Maybe I need to go back to “Mylo Xyloto” though because the new album “Ghost Stories” isn’t that great. This is a shame because I wanted to like it and I like a lot of the collaborators involved (including shiny disco twat-pleaser Avicii). Nevertheless it’s let down by its dreariness and lack of dynamism. You can’t even argue that they’re experimenting: they’ve either arranged songs like this before or other bands have produced similar songs that are better. There’s only two songs that aren’t let down by dreadful weepy maudlin lyrics and that’s not a great return. A third decent song is “Midnight” which is basically the sound of the rest of the band trying their hardest to pretend that Chris Martin isn’t there, an approach that probably should have been adopted on the rest of the record.

Röyksopp & Robyn “Do It Again”

The first time I ever wrote an album digest on this blog I included a Robyn EP and Röyksopp’s slightly underwhelming album “Senior”. This EP, just 5 tracks and 35 minutes of it, represents a collaboration between two of my favourite artists. Robyn’s last album “Body Talk” was my favourite album of 2010 and Röyksopp’s “Junior” (2009) is on my list of upcoming understated classics posts. They have each featured in collaborations on both of those albums: “Body Talk” features the low-key trance skulk of “None Of Dem” and “Junior” has the excellent single “The Girl and The Robot”. I guess that’s another reason for calling it “Do It Again”.

At first 5 tracks and just 35 minutes seems disappointing but it’s longer than at least two of the albums from last month’s album digest and in this case it’s all killer and no filler. It even manages to sound like a full length album by virtue of being varied and variegated throughout. First track “Monument” is long and lazy, it seems to be about the singularity or some such. It starts with pulses and beats, then a digitized saxophone appears (definitely the best sax on a record since Röyksopp’s own “She’s So” back on “Melody AM”) that becomes more and more “real” (as in acoustic-sounding) as the track progresses. Coupled to Robyn’s elegiac and moody vocal it’s a very stately opener.

Next up is “Sayit”, in which a speak and spell is instructed on how to get its freak on by Robyn. It’s a wonderful tune that makes a huge racket and shows exactly how a Kraftwerk record would (or maybe just should) sound now - that is if they’d continued along the lines of “Electric Café/Techno Pop” route - the fussy narrator of “The House Phone” short circuited into a “fuck mechanic” and a growling techno monster. This is jolting visceral stuff and you can hear why an EP is ideal, the short run time allows for this one great peak.

The title track is the most Robyn-dominated song here and very much like songs from “Body Talk”. It has a clever lyric that’s conflicted, either the two lovers in the song should not get back together because they’ll only “do it again” or they should get back together so that they can indeed “do it again”. Deliciously the song never comes down on a decision either way.
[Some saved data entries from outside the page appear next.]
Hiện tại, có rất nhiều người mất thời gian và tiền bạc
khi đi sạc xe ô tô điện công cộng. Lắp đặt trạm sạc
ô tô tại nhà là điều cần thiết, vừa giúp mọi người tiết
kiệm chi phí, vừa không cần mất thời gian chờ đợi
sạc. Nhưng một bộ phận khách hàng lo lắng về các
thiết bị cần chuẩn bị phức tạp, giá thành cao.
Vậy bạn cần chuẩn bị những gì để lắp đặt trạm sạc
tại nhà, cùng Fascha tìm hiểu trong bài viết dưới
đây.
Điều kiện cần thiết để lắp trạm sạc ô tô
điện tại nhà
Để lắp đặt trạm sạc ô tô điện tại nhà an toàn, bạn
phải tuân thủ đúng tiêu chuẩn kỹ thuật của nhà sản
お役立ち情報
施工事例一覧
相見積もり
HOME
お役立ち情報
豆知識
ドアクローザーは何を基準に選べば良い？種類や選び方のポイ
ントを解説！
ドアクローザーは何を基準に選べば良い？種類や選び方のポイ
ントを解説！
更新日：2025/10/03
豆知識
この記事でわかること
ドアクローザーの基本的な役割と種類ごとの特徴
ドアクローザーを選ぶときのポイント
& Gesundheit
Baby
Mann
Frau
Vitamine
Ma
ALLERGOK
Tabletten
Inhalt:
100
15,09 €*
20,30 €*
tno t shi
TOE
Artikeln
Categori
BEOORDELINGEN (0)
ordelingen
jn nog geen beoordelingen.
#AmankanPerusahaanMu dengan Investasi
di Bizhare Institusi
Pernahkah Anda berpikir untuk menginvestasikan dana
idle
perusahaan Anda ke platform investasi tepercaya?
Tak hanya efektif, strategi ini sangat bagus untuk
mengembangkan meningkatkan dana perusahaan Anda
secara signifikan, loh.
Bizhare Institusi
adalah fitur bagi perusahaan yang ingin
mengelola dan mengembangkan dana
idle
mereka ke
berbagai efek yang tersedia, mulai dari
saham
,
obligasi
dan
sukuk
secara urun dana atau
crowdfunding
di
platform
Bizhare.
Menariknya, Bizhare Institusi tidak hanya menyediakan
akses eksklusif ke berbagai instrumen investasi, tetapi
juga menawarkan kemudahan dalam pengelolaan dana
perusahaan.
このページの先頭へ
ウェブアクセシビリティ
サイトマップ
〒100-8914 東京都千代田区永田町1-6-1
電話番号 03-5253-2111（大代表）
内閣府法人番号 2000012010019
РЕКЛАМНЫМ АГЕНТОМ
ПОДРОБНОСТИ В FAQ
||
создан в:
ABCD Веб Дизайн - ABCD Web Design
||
The next song “Every Little Thing” is probably the weakest thing here, the backing sounds recycled from Röyksopp’s “What Else Is There?” of “The Understanding” (the track that did more than any other to convince me that The Knife’s Karin Dreijer Andersson has a fantastic voice) and the lyric and song are not quite up to Robyn’s super high stands. The lovely cooing chorus is what saves it though, what it lacks in bells and whistles it makes up a little in heart.

Finally there’s the amazing “Inside The Idle Hour Club” - the best single track that I’ve heard so far this year. A sprawling 10 minute ambient instrumental, it manages to achieve everything Röyksopp tried and failed to do on “Senior”. It’s utterly mellow and absorbing, and ends in angelic choirs. It’s the only track that I am going to embed from this month. Overall “Do It Again” is a compelling mini-album that doesn’t over stay its welcome and manages to bear repeat listens, highly recommended.